WASHINGTON, D.C. -- Representative Pete Stark (D-CA), Chairman of the Ways and Means Health Subcommittee, delivered the following opening remarks at today's hearing on options to improve efficiency and quality among Medicare physicians.

“Good Morning. This hearing builds on our recent hearing with MedPAC which began to outline possible ways to reform physician payment in Medicare. Today we’ll focus on long-term solutions to improve efficiency among Medicare physicians. Our goal is to move from the “Sustainable Growth Rate” – or SGR – to a more refined system to better control volume while also improving quality of care.

“Physicians play a critical role in caring for senior citizens and people with disabilities under Medicare. Paying them appropriately is obviously vital to the program.

“When I last chaired this Subcommittee we created the physician fee schedule to replace cost-based reimbursement for physicians. I was proud to work closely with the physician community to find a bipartisan consensus on this approach. This system was so successful in addressing problems in physician payment that most private payers have adopted it as well.

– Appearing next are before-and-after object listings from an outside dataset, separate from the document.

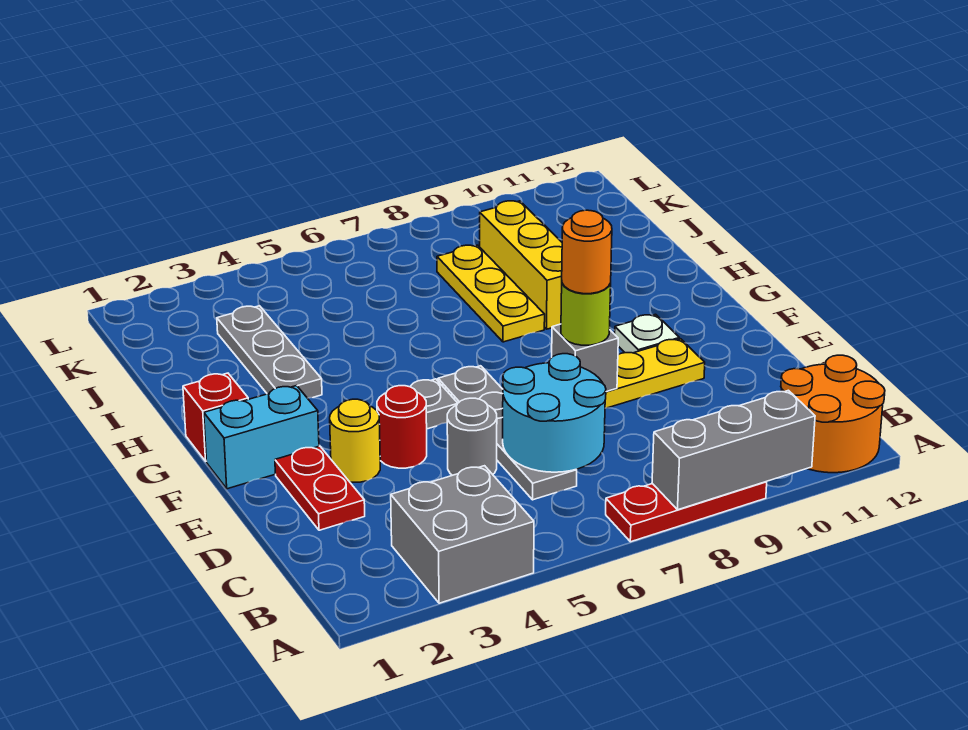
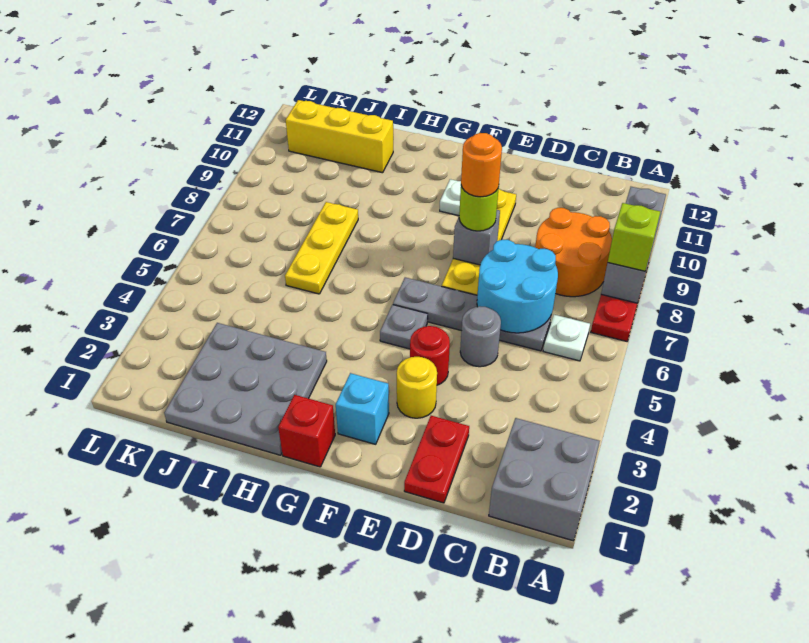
grey 2x2 brick [391,466,534,603] -> grey 2x2 brick moved to [489,418,600,541]
none -> lime 1x1 brick [608,203,660,271]
orange 2x2 round brick [781,355,885,473] -> orange 2x2 round brick moved to [535,208,612,297]
none -> white 1x1 plate [543,315,590,361]
red 1x2 plate [275,446,365,530] -> red 1x2 plate turned to [404,416,469,503]
cyan 1x2 brick [204,386,319,489] -> cyan 1x1 brick [336,373,389,444]
grey 1x3 plate [217,306,322,398] -> grey 3x3 plate [164,323,327,455]
yellow 1x3 plate [437,245,545,342] -> yellow 1x3 plate turned to [285,202,358,294]
yellow 1x3 brick [480,201,562,329] -> yellow 1x3 brick moved to [286,100,393,173]

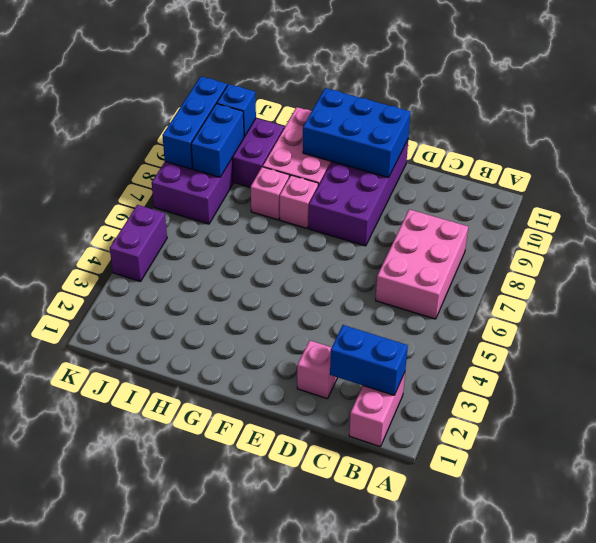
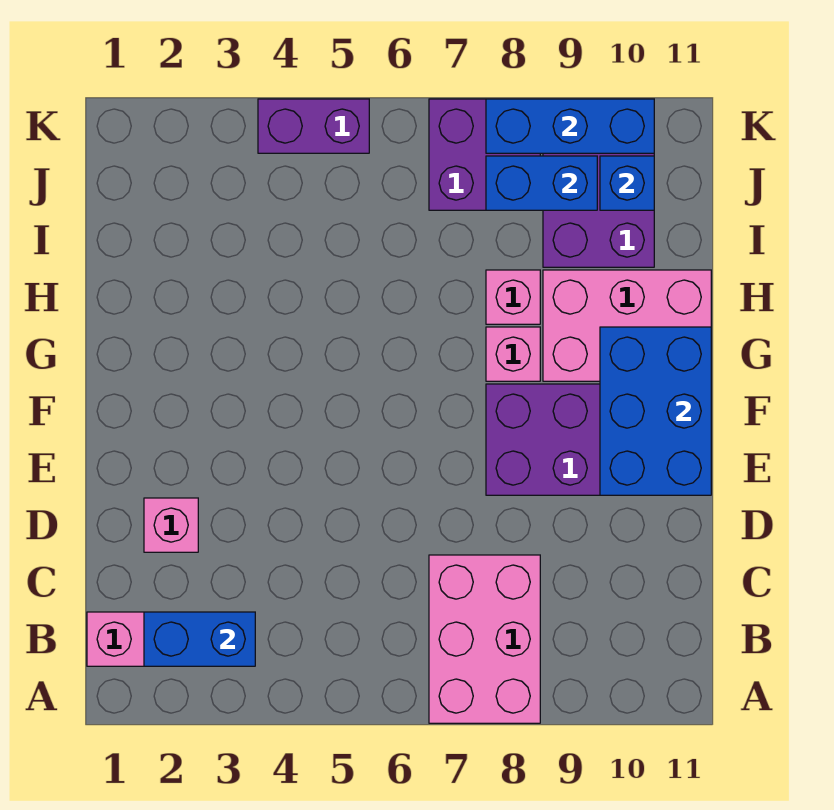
blue 1x2 brick [330,325,408,395] -> blue 1x2 brick turned to [144,612,255,666]
pink 2x3 brick [376,209,468,319] -> pink 2x3 brick turned to [429,555,540,723]

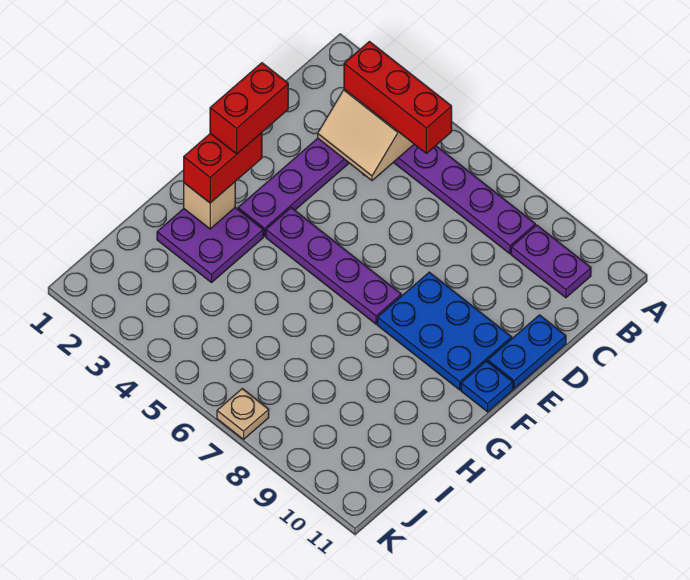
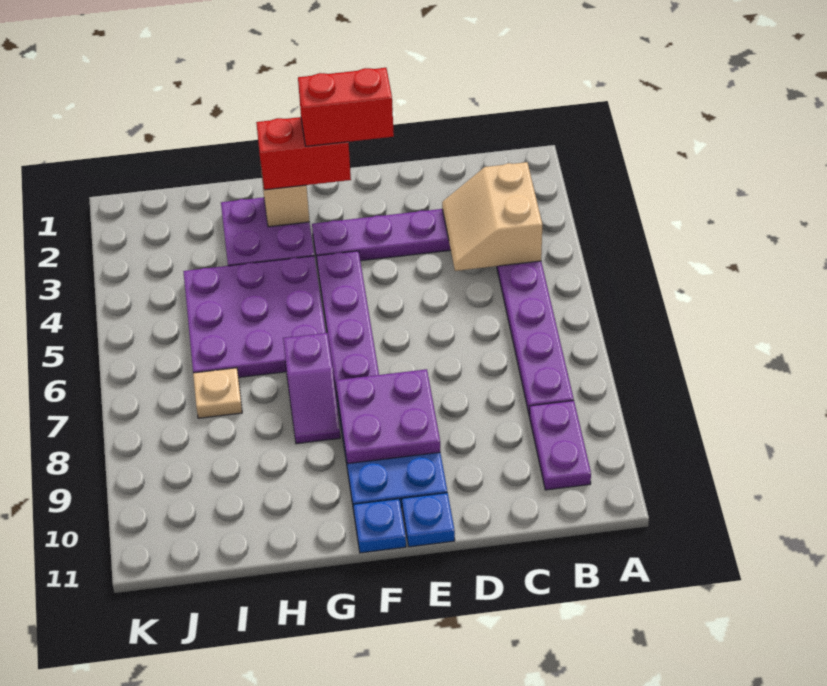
red 1x3 brick [344,42,452,153] -> none
blue 1x2 plate [488,315,566,389] -> blue 1x1 plate [402,493,455,547]
none -> purple 2x2 plate [336,369,440,464]
none -> purple 3x3 plate [183,256,326,378]
none -> purple 1x2 slope [283,333,340,444]
tan 1x1 plate [217,389,269,439] -> tan 1x1 plate moved to [193,368,242,418]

“Despite the success of the fee schedule, a solution to curb growth in volume and intensity of physician services still eludes us. Analyses by GAO, MedPAC, and others shows that the growth in volume and intensity of physician services varies dramatically across regions, providers and specialties.

“Even worse, they find that regional variations in volume and intensity of physician services don’t seem to link to higher quality care or better outcomes. To the contrary, beneficiaries may be put at greater risk when they are subjected to more, and more complicated, procedures. These trends should be a cause of serious concern for beneficiaries and taxpayers alike.

“Unfortunately, as MedPAC testified before our Committee in March, the solutions of today can’t solve all the problems of tomorrow. And in 2007, tomorrow has arrived.

“However, there are several promising strategies to revise Medicare physician payment to more efficiently reward appropriate medical care, and that’s what we’re here to discuss.

“We are pleased to be joined today by experts who have spent years studying ways to improve physician spending in Medicare, as well as by practicing physicians who have many years experience caring for Medicare beneficiaries.

“Our witnesses will review some tangible steps we can take to improve the current situation. Specifically, they will present testimony about whether Medicare should implement a system to provide feedback to physicians on how their practice patterns compare with peers.

“Witnesses will also discuss whether Medicare should develop bundled payments for services in the physician fee schedule, both for coordinated management of chronic illness (providing a medical home, for example) as well as for episodes of highly specialized care.

“I look forward to working with my colleagues here on the dais, the physician community and other health professionals, the Administration, and patients in the coming weeks.

“I’d like to make one personal comment. My friend and constituent, Dr. Mahal, is here from Fremont, California to testify before us on behalf of the California Medical Association. I welcome him and thank him for being willing to share his wisdom with our committee today.

“Thank you, I’ll now turn to Mr. Camp for his opening statement.”